Input material
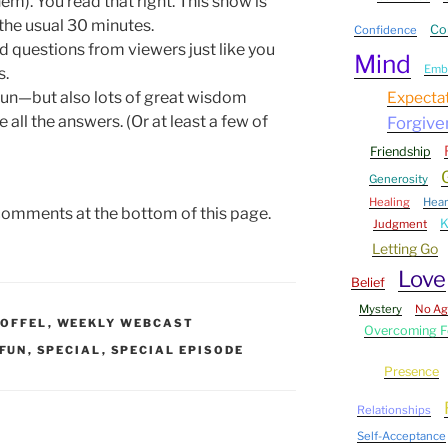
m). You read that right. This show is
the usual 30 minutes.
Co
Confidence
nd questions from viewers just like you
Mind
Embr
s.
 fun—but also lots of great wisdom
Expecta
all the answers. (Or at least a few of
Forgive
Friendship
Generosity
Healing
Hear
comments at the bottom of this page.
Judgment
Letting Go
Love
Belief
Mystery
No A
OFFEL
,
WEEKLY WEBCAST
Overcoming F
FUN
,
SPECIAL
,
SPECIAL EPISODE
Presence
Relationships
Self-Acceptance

* * *

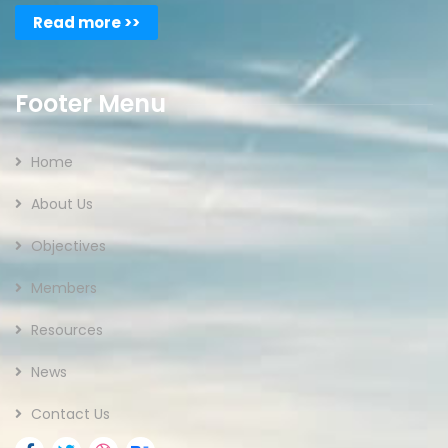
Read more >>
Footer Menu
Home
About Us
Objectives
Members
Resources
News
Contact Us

Exercise
Please return the lines above that run from the line containing "m). You read that right. This show is" to the line containing "Self-Acceptance", inclusive, exactly and with no other lines.

Your response
m). You read that right. This show is
the usual 30 minutes.
Co
Confidence
nd questions from viewers just like you
Mind
Embr
s.
 fun—but also lots of great wisdom
Expecta
all the answers. (Or at least a few of
Forgive
Friendship
Generosity
Healing
Hear
comments at the bottom of this page.
Judgment
Letting Go
Love
Belief
Mystery
No A
OFFEL
,
WEEKLY WEBCAST
Overcoming F
FUN
,
SPECIAL
,
SPECIAL EPISODE
Presence
Relationships
Self-Acceptance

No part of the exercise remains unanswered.